Who can blame them? All they see is a Prime Minister, double-jabbed and with antibodies up the wazoo, cowering in the attic in splendid isolation.

The Health Secretary, the Chancellor and the Leader of the Opposition are all having to quarantine. In the House of Commons, a smattering of MPs sit six feet apart and continue to wear masks.

Every day, hundreds of thousands of healthy Brits are put under house arrest. And all this in a country which supposedly led the world in administering vaccines. Right now, it’s March 2020 all over again.

This time last year, when vaccines were still six months away, foreign holidays were far easier. The Chancellor was actually paying us to eat out, through his Money For Nothing And Your Chips For Free scheme.

Today, the restaurant sector is still in crisis because of Test and Trace, and it’s almost as if the Government is deliberately throwing obstacles in the way of foreign travel to intimidate us into staying home. Just because you’re paranoid and all that…

This time last year, the travel industry was already teetering on the brink. Heathrow had made thousands redundant and both BA and Virgin had pulled out of Gatwick. 

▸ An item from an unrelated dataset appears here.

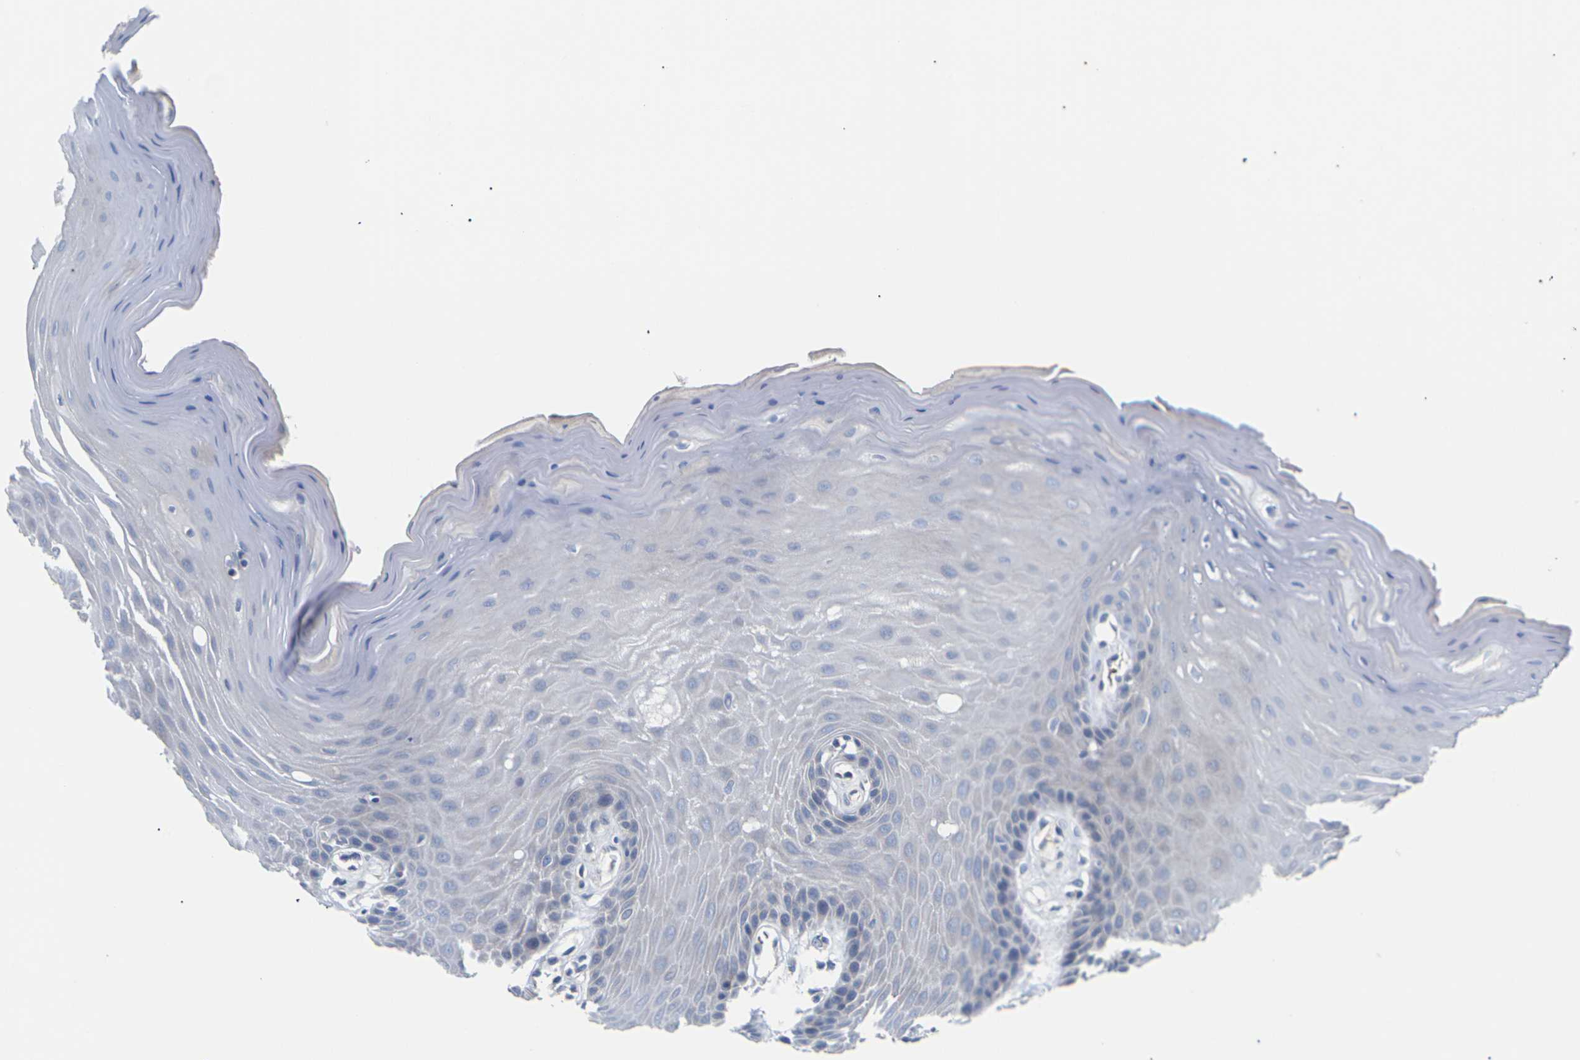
{"staining": {"intensity": "negative", "quantity": "none", "location": "none"}, "tissue": "oral mucosa", "cell_type": "Squamous epithelial cells", "image_type": "normal", "snomed": [{"axis": "morphology", "description": "Normal tissue, NOS"}, {"axis": "morphology", "description": "Squamous cell carcinoma, NOS"}, {"axis": "topography", "description": "Skeletal muscle"}, {"axis": "topography", "description": "Adipose tissue"}, {"axis": "topography", "description": "Vascular tissue"}, {"axis": "topography", "description": "Oral tissue"}, {"axis": "topography", "description": "Peripheral nerve tissue"}, {"axis": "topography", "description": "Head-Neck"}], "caption": "There is no significant expression in squamous epithelial cells of oral mucosa. (DAB (3,3'-diaminobenzidine) immunohistochemistry (IHC) visualized using brightfield microscopy, high magnification).", "gene": "TMCO4", "patient": {"sex": "male", "age": 71}}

Airline bosses warned that unless they were cleared for take-off they faced bankruptcy and extinction.

That any British airline has survived the ensuing 12 months is a miracle, but it can’t last. London’s international hub status is under serious threat.

So much for a glorious post-Brexit ‘global Britain’. The UK remains largely closed for business.

This time next year, Rodney, we could be debt trillionaires and still stuck in lockdown limbo.

After 16 months of hardship, house arrest and self-sacrifice, the freedom we were promised has turned out to be a chimera.

It’s déjà vu all over again. But, don’t panic, the Government isn’t looking to bring in the troops, as far as we know. Stuff this for a game of soldiers.